Provided entries

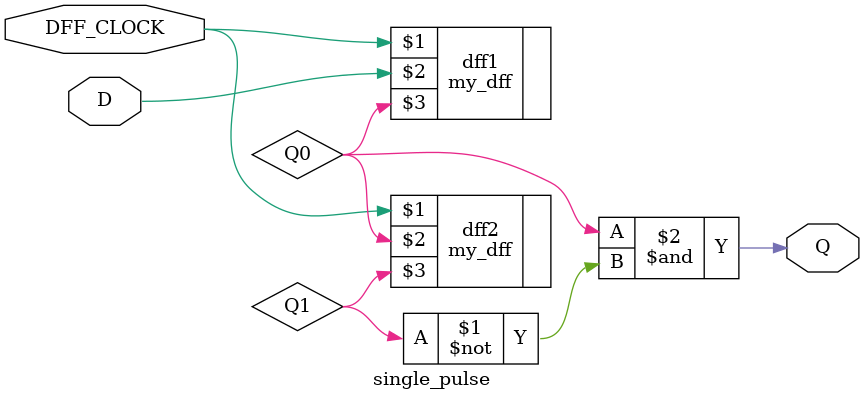
<source format=v>
`timescale 1ns / 1ps

module single_pulse(input DFF_CLOCK, D, output Q);
    
    wire Q0, Q1;
    
    my_dff dff1(DFF_CLOCK, D, Q0);
    my_dff dff2(DFF_CLOCK, Q0, Q1);
    
    assign Q = Q0 & ~Q1;
    
endmodule

</source>
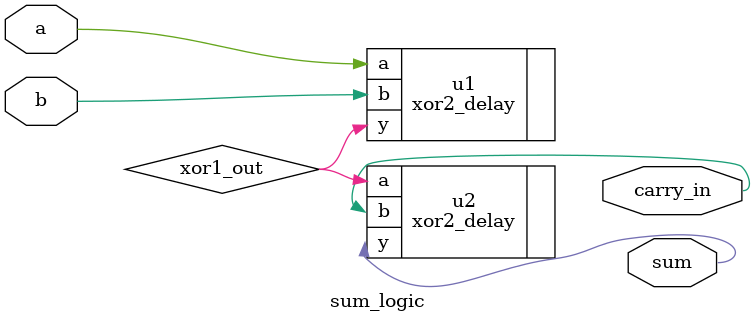
<source format=sv>
module sum_logic (
    input  logic a,
    input  logic b,
    output logic carry_in,
    output logic sum
);
  //TODO: Complete the code

logic xor1_out;

xor2_delay u1 (
  .a(a),
  .b(b),
  .y(xor1_out)
);

xor2_delay u2 (
  .a(xor1_out),
  .b(carry_in),
  .y(sum)
);

endmodule

</source>
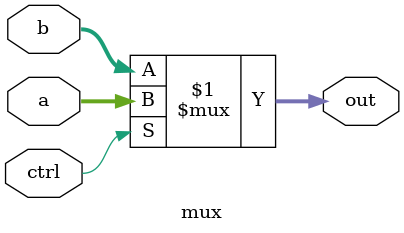
<source format=v>
module mux (input [31:0]a, input [31:0]b, input ctrl, output [31:0]out);

    assign out = ctrl ? a : b;  //simple multiplexer to choose 1 (32-bit) input to put out based on 1 control bit

endmodule

</source>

How to complete this task
What is needed is an exact reprint of every entry, pictures excluded.

Written response
<source format=v>
`timescale 1ns / 1ps

module single_pulse(input DFF_CLOCK, D, output Q);
    
    wire Q0, Q1;
    
    my_dff dff1(DFF_CLOCK, D, Q0);
    my_dff dff2(DFF_CLOCK, Q0, Q1);
    
    assign Q = Q0 & ~Q1;
    
endmodule

</source>
<source format=sv>
module sum_logic (
    input  logic a,
    input  logic b,
    output logic carry_in,
    output logic sum
);
  //TODO: Complete the code

logic xor1_out;

xor2_delay u1 (
  .a(a),
  .b(b),
  .y(xor1_out)
);

xor2_delay u2 (
  .a(xor1_out),
  .b(carry_in),
  .y(sum)
);

endmodule

</source>
<source format=v>
module mux (input [31:0]a, input [31:0]b, input ctrl, output [31:0]out);

    assign out = ctrl ? a : b;  //simple multiplexer to choose 1 (32-bit) input to put out based on 1 control bit

endmodule

</source>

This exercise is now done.